Scientific classification
- Kingdom: Animalia
- Phylum: Arthropoda
- Clade: Pancrustacea
- Class: Insecta
- Order: Coleoptera
- Suborder: Polyphaga
- Infraorder: Staphyliniformia
- Family: Staphylinidae
- Genus: Nicrophorus
- Species: N. defodiens
- Binomial name: Nicrophorus defodiens Mannerheim, 1846
- Synonyms: Necrophorus [sic] defodiens Mannerheim, 1846; Necrophorus [sic] pollinctor LeConte, 1854 (Preocc.); Necrophorus [sic] conversator Walker, 1866; Necrophorus [sic] plagiatus Motschulsky, 1870 (Preocc.); Necrophorus [sic] vespilloides v. lateralis Portevin, 1903;

= Nicrophorus defodiens =

- Authority: Mannerheim, 1846
- Conservation status: G5
- Synonyms: Necrophorus [sic] defodiens Mannerheim, 1846, Necrophorus [sic] pollinctor LeConte, 1854 (Preocc.), Necrophorus [sic] conversator Walker, 1866, Necrophorus [sic] plagiatus Motschulsky, 1870 (Preocc.), Necrophorus [sic] vespilloides v. lateralis Portevin, 1903

Species of beetle

Nicrophorus defodiens is a species of burying beetle described by Carl Gustaf Mannerheim in 1846.

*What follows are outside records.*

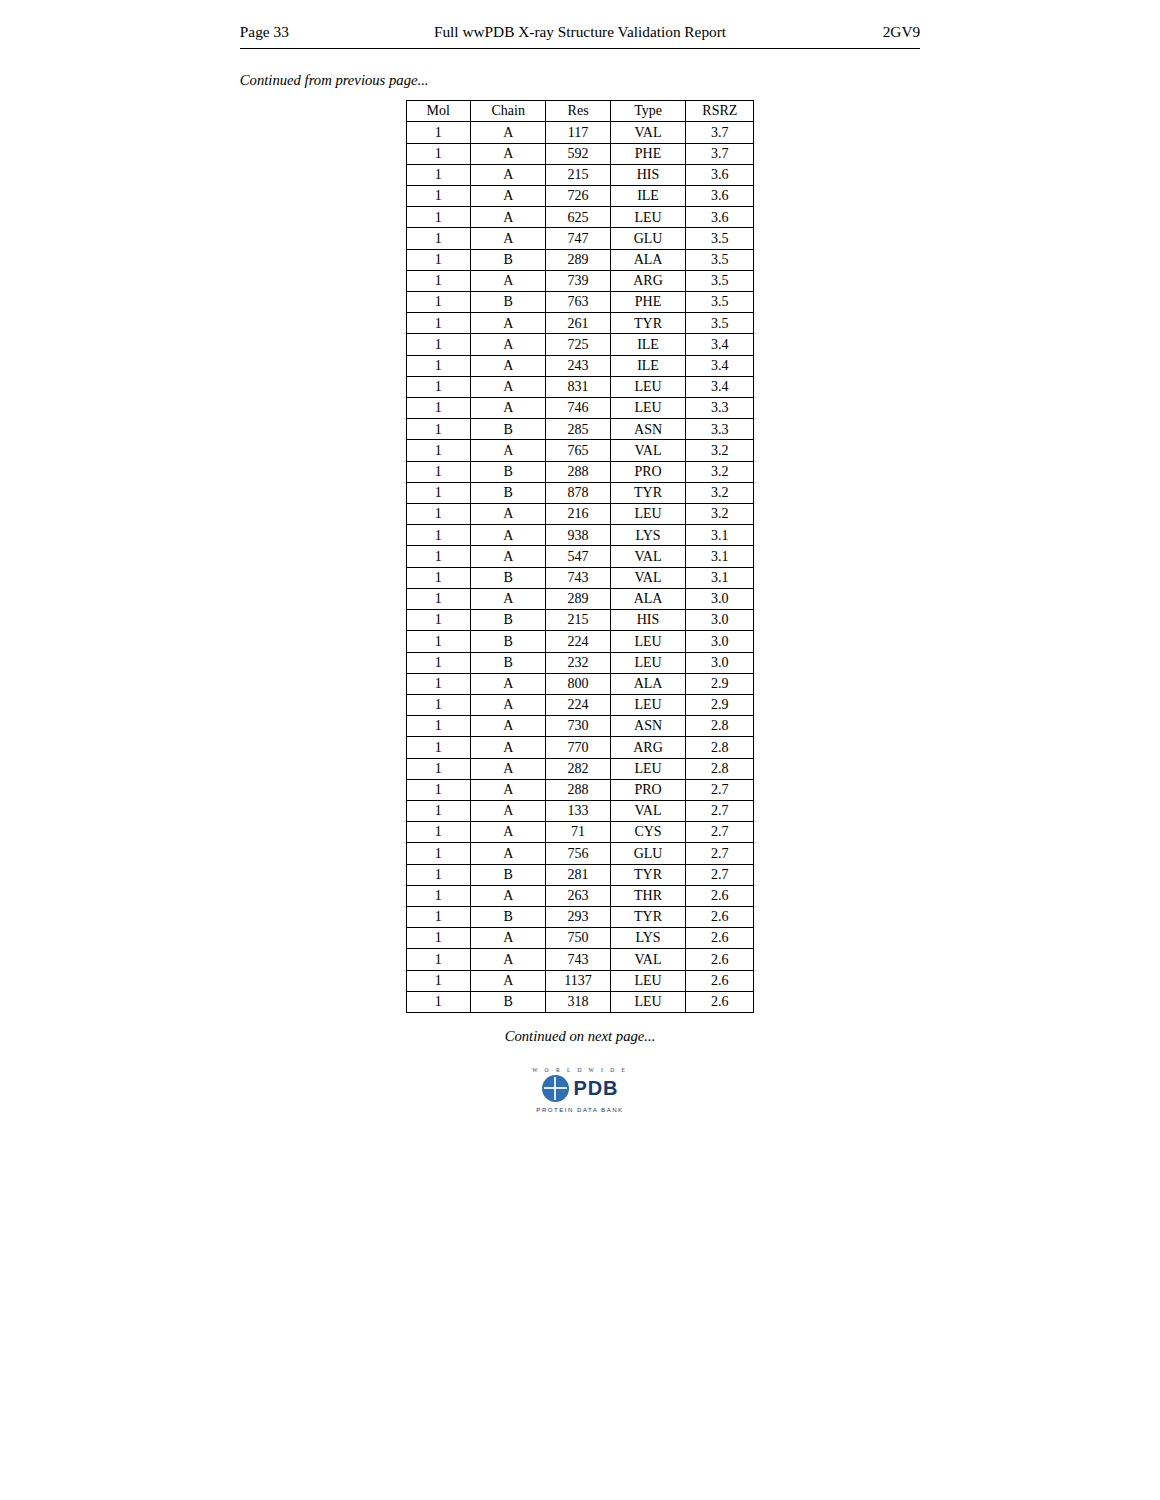Page 33
Full wwPDB X-ray Structure Validation Report
2GV9
Continued from previous page...
| Mol | Chain | Res | Type | RSRZ |
| --- | --- | --- | --- | --- |
| 1 | A | 117 | VAL | 3.7 |
| 1 | A | 592 | PHE | 3.7 |
| 1 | A | 215 | HIS | 3.6 |
| 1 | A | 726 | ILE | 3.6 |
| 1 | A | 625 | LEU | 3.6 |
| 1 | A | 747 | GLU | 3.5 |
| 1 | B | 289 | ALA | 3.5 |
| 1 | A | 739 | ARG | 3.5 |
| 1 | B | 763 | PHE | 3.5 |
| 1 | A | 261 | TYR | 3.5 |
| 1 | A | 725 | ILE | 3.4 |
| 1 | A | 243 | ILE | 3.4 |
| 1 | A | 831 | LEU | 3.4 |
| 1 | A | 746 | LEU | 3.3 |
| 1 | B | 285 | ASN | 3.3 |
| 1 | A | 765 | VAL | 3.2 |
| 1 | B | 288 | PRO | 3.2 |
| 1 | B | 878 | TYR | 3.2 |
| 1 | A | 216 | LEU | 3.2 |
| 1 | A | 938 | LYS | 3.1 |
| 1 | A | 547 | VAL | 3.1 |
| 1 | B | 743 | VAL | 3.1 |
| 1 | A | 289 | ALA | 3.0 |
| 1 | B | 215 | HIS | 3.0 |
| 1 | B | 224 | LEU | 3.0 |
| 1 | B | 232 | LEU | 3.0 |
| 1 | A | 800 | ALA | 2.9 |
| 1 | A | 224 | LEU | 2.9 |
| 1 | A | 730 | ASN | 2.8 |
| 1 | A | 770 | ARG | 2.8 |
| 1 | A | 282 | LEU | 2.8 |
| 1 | A | 288 | PRO | 2.7 |
| 1 | A | 133 | VAL | 2.7 |
| 1 | A | 71 | CYS | 2.7 |
| 1 | A | 756 | GLU | 2.7 |
| 1 | B | 281 | TYR | 2.7 |
| 1 | A | 263 | THR | 2.6 |
| 1 | B | 293 | TYR | 2.6 |
| 1 | A | 750 | LYS | 2.6 |
| 1 | A | 743 | VAL | 2.6 |
| 1 | A | 1137 | LEU | 2.6 |
| 1 | B | 318 | LEU | 2.6 |
Continued on next page...
W O R L D W I D E PDB PROTEIN DATA BANK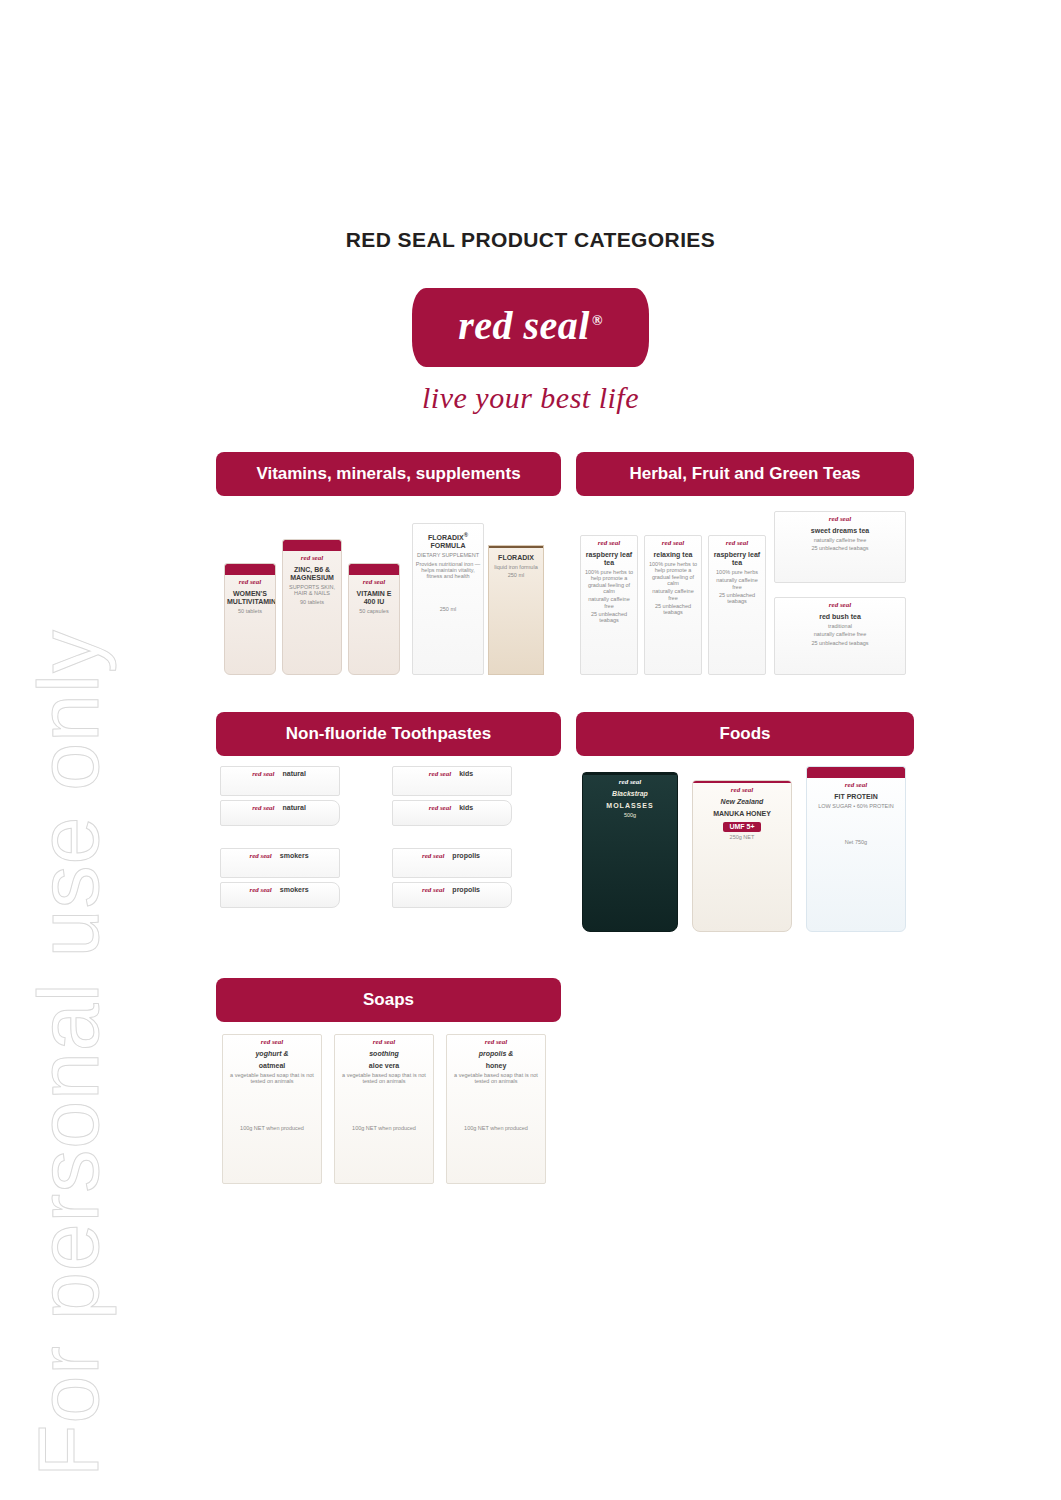For personal use only
RED SEAL PRODUCT CATEGORIES
red seal®
live your best life
Vitamins, minerals, supplements
Herbal, Fruit and Green Teas
Non-fluoride Toothpastes
Foods
Soaps
red seal
WOMEN'S MULTIVITAMIN
50 tablets
red seal
ZINC, B6 & MAGNESIUM
SUPPORTS SKIN, HAIR & NAILS
90 tablets
red seal
VITAMIN E 400 IU
50 capsules
FLORADIX® FORMULA
DIETARY SUPPLEMENT
Provides nutritional iron — helps maintain vitality, fitness and health
250 ml
FLORADIX
liquid iron formula
250 ml
red seal
raspberry leaf tea
100% pure herbs to help promote a gradual feeling of calm
naturally caffeine free
25 unbleached teabags
red seal
relaxing tea
100% pure herbs to help promote a gradual feeling of calm
naturally caffeine free
25 unbleached teabags
red seal
raspberry leaf tea
100% pure herbs
naturally caffeine free
25 unbleached teabags
red seal
sweet dreams tea
naturally caffeine free
25 unbleached teabags
red seal
red bush tea
traditional
naturally caffeine free
25 unbleached teabags
red seal
natural
red seal
natural
red seal
kids
red seal
kids
red seal
smokers
red seal
smokers
red seal
propolis
red seal
propolis
red seal
Blackstrap
MOLASSES
500g
red seal
New Zealand
MANUKA HONEY
UMF 5+
250g NET
red seal
FIT PROTEIN
LOW SUGAR • 60% PROTEIN
Net 750g
red seal
yoghurt &
oatmeal
a vegetable based soap that is not tested on animals
100g NET when produced
red seal
soothing
aloe vera
a vegetable based soap that is not tested on animals
100g NET when produced
red seal
propolis &
honey
a vegetable based soap that is not tested on animals
100g NET when produced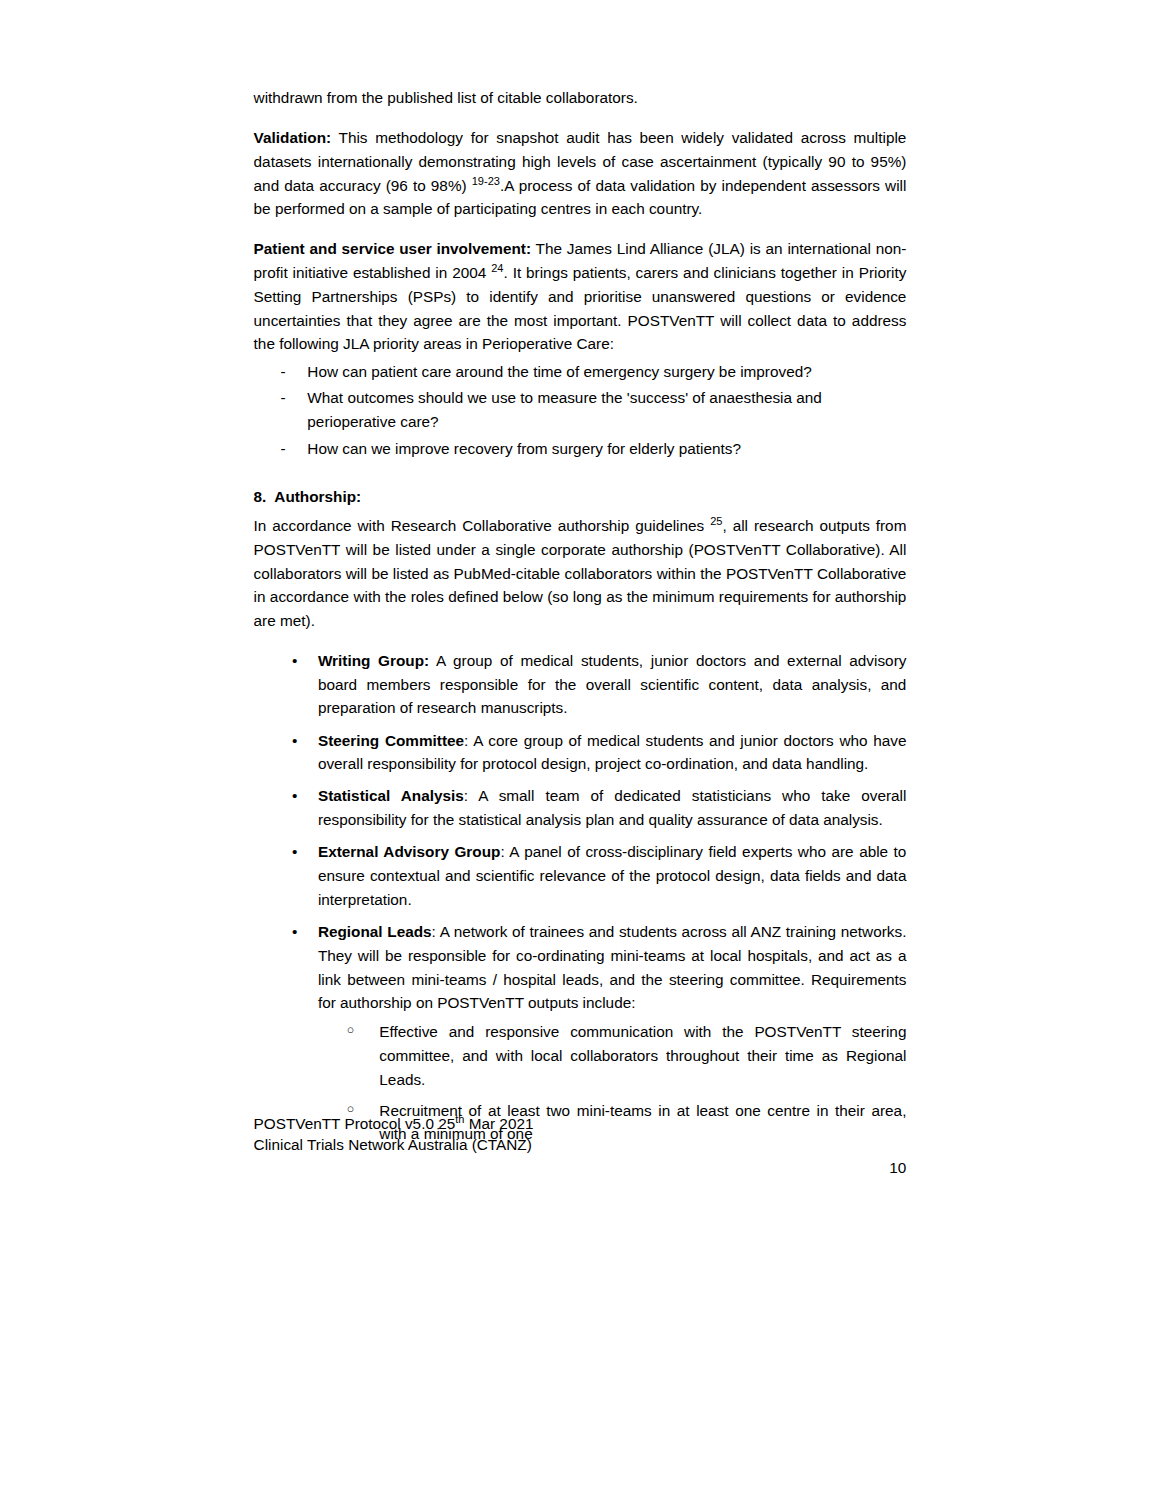withdrawn from the published list of citable collaborators.
Validation: This methodology for snapshot audit has been widely validated across multiple datasets internationally demonstrating high levels of case ascertainment (typically 90 to 95%) and data accuracy (96 to 98%) 19-23.A process of data validation by independent assessors will be performed on a sample of participating centres in each country.
Patient and service user involvement: The James Lind Alliance (JLA) is an international non-profit initiative established in 2004 24. It brings patients, carers and clinicians together in Priority Setting Partnerships (PSPs) to identify and prioritise unanswered questions or evidence uncertainties that they agree are the most important. POSTVenTT will collect data to address the following JLA priority areas in Perioperative Care:
How can patient care around the time of emergency surgery be improved?
What outcomes should we use to measure the 'success' of anaesthesia and perioperative care?
How can we improve recovery from surgery for elderly patients?
8. Authorship:
In accordance with Research Collaborative authorship guidelines 25, all research outputs from POSTVenTT will be listed under a single corporate authorship (POSTVenTT Collaborative). All collaborators will be listed as PubMed-citable collaborators within the POSTVenTT Collaborative in accordance with the roles defined below (so long as the minimum requirements for authorship are met).
Writing Group: A group of medical students, junior doctors and external advisory board members responsible for the overall scientific content, data analysis, and preparation of research manuscripts.
Steering Committee: A core group of medical students and junior doctors who have overall responsibility for protocol design, project co-ordination, and data handling.
Statistical Analysis: A small team of dedicated statisticians who take overall responsibility for the statistical analysis plan and quality assurance of data analysis.
External Advisory Group: A panel of cross-disciplinary field experts who are able to ensure contextual and scientific relevance of the protocol design, data fields and data interpretation.
Regional Leads: A network of trainees and students across all ANZ training networks. They will be responsible for co-ordinating mini-teams at local hospitals, and act as a link between mini-teams / hospital leads, and the steering committee. Requirements for authorship on POSTVenTT outputs include:
Effective and responsive communication with the POSTVenTT steering committee, and with local collaborators throughout their time as Regional Leads.
Recruitment of at least two mini-teams in at least one centre in their area, with a minimum of one
POSTVenTT Protocol v5.0 25th Mar 2021
Clinical Trials Network Australia (CTANZ)
10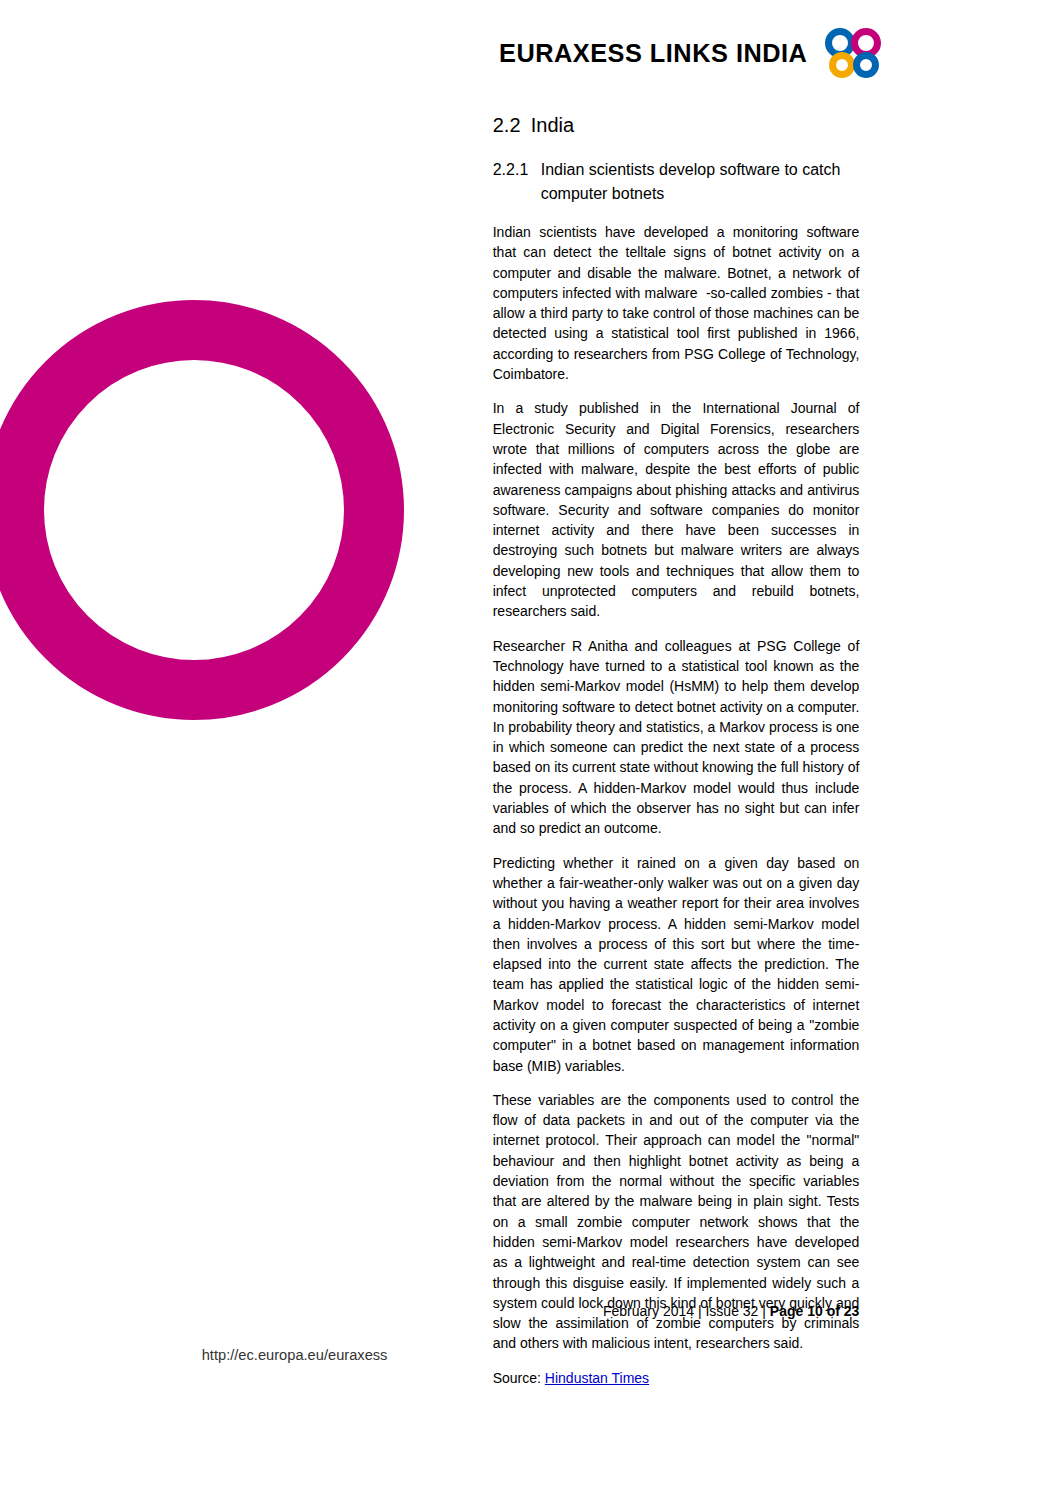EURAXESS LINKS INDIA
2.2 India
2.2.1 Indian scientists develop software to catch computer botnets
Indian scientists have developed a monitoring software that can detect the telltale signs of botnet activity on a computer and disable the malware. Botnet, a network of computers infected with malware -so-called zombies - that allow a third party to take control of those machines can be detected using a statistical tool first published in 1966, according to researchers from PSG College of Technology, Coimbatore.
In a study published in the International Journal of Electronic Security and Digital Forensics, researchers wrote that millions of computers across the globe are infected with malware, despite the best efforts of public awareness campaigns about phishing attacks and antivirus software. Security and software companies do monitor internet activity and there have been successes in destroying such botnets but malware writers are always developing new tools and techniques that allow them to infect unprotected computers and rebuild botnets, researchers said.
Researcher R Anitha and colleagues at PSG College of Technology have turned to a statistical tool known as the hidden semi-Markov model (HsMM) to help them develop monitoring software to detect botnet activity on a computer. In probability theory and statistics, a Markov process is one in which someone can predict the next state of a process based on its current state without knowing the full history of the process. A hidden-Markov model would thus include variables of which the observer has no sight but can infer and so predict an outcome.
Predicting whether it rained on a given day based on whether a fair-weather-only walker was out on a given day without you having a weather report for their area involves a hidden-Markov process. A hidden semi-Markov model then involves a process of this sort but where the time-elapsed into the current state affects the prediction. The team has applied the statistical logic of the hidden semi-Markov model to forecast the characteristics of internet activity on a given computer suspected of being a "zombie computer" in a botnet based on management information base (MIB) variables.
These variables are the components used to control the flow of data packets in and out of the computer via the internet protocol. Their approach can model the "normal" behaviour and then highlight botnet activity as being a deviation from the normal without the specific variables that are altered by the malware being in plain sight. Tests on a small zombie computer network shows that the hidden semi-Markov model researchers have developed as a lightweight and real-time detection system can see through this disguise easily. If implemented widely such a system could lock down this kind of botnet very quickly and slow the assimilation of zombie computers by criminals and others with malicious intent, researchers said.
Source: Hindustan Times
February 2014 | Issue 32 | Page 10 of 23
http://ec.europa.eu/euraxess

In 2012, N. defodiens was found to be one of at least two burying beetles which can breed in the forest canopy.

==Biology==
When it comes to mating, the males of N. defodiens use a pheromonal signal to attract their mate. During the mating period females often bite males. When copulation is over, the males' pheromone emission is resumed, but the female attempts to obstruct the male from attracting any additional females, thus imposing monogamy on the male.
Unlike N. orbicollis this species produces twice as many eggs (roughly 23.9 in total).